▸ CONSEGNA 1
Rispondi alle domande sul brano dedicato al film:
(a) Che cos'è la "Zona"?
(b) Che cosa si troverebbe al suo interno?
(c) A quali facoltà tenta di affidarsi l'uomo?
▸ CONSEGNA 2
Chi sono gli uomini che, secondo il brano sul film, compiono il viaggio nella "Zona"? Elencali tutti.
▸ CONSEGNA 3
Riporta il passo del brano sul film da "Secondo questa interpretazione, il" fino a "possano essere esauditi." compreso.

▸ BRANO
L'effettiva trama è alquanto scarna: si tratta semplicemente del viaggio di tre uomini, un professore, un poeta e una guida (chiamata “stalker”, da cui il film prende il nome), all’interno di una fantomatica “Zona”, un’area proibita vittima di un misterioso incidente dove si troverebbe una stanza nella quale ogni desiderio umano diverrebbe realtà. Il vero significato del film, però, non si ferma qui: è evidente come i tre personaggi rappresentino le diverse facoltà umane (evidentemente il poeta e il professore simboleggiano gli animi razionali e non dell’uomo, mentre lo “stalker” potrebbe essere l’umanità stessa, smarrita e avvinghiata ad un fine lembo di speranza).
Secondo questa interpretazione, il loro viaggio nella “Zona” potrebbe essere accostato al Viaggio della specie umana: abbandonato ancora infante nel freddo e ostile terreno del mondo, l’uomo deve trovare la propria strada nella storia. Perciò tenta di affidarsi alle proprie facoltà, ovvero la ragione e l’inconscio creativo, rimanendo, però, deluso dalla loro superbia. Per questo decide di affidarsi stoicamente alla speranza, alla fede in un mondo migliore, in una stanza dove i propri desideri possano essere esauditi.

▸ DATI FORNITI
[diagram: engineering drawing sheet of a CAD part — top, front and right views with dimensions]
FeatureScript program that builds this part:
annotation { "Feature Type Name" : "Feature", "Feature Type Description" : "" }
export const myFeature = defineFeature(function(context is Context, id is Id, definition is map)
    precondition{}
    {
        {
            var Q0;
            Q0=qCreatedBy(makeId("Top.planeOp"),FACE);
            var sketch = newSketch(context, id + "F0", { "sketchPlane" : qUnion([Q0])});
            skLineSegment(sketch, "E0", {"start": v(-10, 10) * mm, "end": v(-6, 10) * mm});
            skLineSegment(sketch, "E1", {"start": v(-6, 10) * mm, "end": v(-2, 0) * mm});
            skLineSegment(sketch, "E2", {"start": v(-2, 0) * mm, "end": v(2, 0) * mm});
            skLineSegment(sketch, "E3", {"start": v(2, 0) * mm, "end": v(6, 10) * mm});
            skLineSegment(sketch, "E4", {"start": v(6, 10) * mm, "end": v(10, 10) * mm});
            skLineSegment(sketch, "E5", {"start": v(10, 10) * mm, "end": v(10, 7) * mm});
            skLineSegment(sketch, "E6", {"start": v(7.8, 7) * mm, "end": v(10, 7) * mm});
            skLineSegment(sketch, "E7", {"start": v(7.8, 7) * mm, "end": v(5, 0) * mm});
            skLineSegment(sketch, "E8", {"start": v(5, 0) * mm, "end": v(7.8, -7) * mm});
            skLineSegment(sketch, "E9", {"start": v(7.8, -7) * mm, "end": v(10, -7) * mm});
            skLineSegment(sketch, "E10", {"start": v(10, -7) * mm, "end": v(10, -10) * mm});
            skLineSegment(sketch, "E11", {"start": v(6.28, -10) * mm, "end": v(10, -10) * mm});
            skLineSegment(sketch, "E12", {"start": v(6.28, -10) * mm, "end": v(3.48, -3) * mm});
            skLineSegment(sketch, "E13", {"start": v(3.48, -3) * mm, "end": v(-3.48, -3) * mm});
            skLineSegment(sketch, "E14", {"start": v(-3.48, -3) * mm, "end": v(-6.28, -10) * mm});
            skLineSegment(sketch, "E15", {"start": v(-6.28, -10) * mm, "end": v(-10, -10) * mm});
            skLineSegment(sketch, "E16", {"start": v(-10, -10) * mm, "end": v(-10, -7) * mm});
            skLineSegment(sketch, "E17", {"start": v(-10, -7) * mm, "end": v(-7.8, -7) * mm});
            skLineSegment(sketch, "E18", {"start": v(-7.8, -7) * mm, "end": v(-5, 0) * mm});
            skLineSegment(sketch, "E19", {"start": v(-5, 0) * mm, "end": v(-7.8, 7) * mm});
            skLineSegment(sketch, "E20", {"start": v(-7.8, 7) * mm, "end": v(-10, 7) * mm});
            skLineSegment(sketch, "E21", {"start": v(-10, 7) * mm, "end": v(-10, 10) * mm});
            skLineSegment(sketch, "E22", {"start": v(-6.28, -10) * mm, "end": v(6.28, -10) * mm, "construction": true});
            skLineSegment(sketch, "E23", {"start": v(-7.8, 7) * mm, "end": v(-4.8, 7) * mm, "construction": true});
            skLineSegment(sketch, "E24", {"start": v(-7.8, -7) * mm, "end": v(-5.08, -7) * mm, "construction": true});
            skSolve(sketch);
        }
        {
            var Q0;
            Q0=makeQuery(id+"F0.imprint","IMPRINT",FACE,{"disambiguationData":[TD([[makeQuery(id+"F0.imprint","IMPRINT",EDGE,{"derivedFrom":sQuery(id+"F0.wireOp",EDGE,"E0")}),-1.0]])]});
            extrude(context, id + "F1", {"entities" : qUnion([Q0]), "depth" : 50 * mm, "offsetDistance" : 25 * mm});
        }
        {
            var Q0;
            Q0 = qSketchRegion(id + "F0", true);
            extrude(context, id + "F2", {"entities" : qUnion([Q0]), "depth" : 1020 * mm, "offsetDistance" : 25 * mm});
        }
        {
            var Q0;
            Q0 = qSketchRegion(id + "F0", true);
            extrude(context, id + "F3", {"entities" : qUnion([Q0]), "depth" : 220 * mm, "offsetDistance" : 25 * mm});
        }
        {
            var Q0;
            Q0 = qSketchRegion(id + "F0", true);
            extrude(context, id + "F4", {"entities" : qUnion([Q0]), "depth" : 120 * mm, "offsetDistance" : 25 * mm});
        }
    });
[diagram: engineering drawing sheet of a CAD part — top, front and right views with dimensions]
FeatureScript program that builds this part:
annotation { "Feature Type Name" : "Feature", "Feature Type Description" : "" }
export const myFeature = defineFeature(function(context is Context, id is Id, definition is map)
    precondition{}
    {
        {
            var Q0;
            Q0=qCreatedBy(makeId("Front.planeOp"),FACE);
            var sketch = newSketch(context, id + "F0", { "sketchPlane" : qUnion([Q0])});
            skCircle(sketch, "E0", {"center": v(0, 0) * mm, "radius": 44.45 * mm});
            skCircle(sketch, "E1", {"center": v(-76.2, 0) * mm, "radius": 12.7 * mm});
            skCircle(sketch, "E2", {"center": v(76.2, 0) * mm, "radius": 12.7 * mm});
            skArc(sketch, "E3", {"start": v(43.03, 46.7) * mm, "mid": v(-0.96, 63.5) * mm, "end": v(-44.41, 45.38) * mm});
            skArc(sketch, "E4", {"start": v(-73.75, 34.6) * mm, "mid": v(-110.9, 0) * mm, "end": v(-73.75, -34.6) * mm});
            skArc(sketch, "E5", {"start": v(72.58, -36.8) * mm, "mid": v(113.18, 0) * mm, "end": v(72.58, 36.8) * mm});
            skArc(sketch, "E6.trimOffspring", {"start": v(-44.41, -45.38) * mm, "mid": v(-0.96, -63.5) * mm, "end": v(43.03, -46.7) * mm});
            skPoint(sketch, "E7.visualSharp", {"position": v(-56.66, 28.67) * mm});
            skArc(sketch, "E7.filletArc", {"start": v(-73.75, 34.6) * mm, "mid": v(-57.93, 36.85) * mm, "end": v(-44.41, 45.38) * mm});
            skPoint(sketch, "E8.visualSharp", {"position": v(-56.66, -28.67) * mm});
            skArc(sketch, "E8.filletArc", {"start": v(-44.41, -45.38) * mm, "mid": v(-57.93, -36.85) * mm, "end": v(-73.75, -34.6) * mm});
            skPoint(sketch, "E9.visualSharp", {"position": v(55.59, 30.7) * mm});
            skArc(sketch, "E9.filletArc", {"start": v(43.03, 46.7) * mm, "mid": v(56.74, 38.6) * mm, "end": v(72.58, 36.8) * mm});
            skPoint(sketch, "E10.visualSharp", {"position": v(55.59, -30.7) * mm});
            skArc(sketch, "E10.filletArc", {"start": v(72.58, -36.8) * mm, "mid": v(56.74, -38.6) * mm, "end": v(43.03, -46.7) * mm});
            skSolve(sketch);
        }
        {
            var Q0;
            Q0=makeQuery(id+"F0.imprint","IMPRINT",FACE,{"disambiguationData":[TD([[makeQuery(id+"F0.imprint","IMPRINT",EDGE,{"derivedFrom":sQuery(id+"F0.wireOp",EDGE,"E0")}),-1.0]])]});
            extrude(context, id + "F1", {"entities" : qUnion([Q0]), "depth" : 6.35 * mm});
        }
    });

▸ SOLUZIONE 1
(a) Un'area proibita, vittima di un misterioso incidente.
(b) Una stanza nella quale ogni desiderio umano diverrebbe realtà.
(c) La ragione e l'inconscio creativo.

▸ SOLUZIONE 2
- Un professore
- Un poeta
- Una guida, chiamata "stalker"

▸ SOLUZIONE 3
Secondo questa interpretazione, il loro viaggio nella “Zona” potrebbe essere accostato al Viaggio della specie umana: abbandonato ancora infante nel freddo e ostile terreno del mondo, l’uomo deve trovare la propria strada nella storia. Perciò tenta di affidarsi alle proprie facoltà, ovvero la ragione e l’inconscio creativo, rimanendo, però, deluso dalla loro superbia. Per questo decide di affidarsi stoicamente alla speranza, alla fede in un mondo migliore, in una stanza dove i propri desideri possano essere esauditi.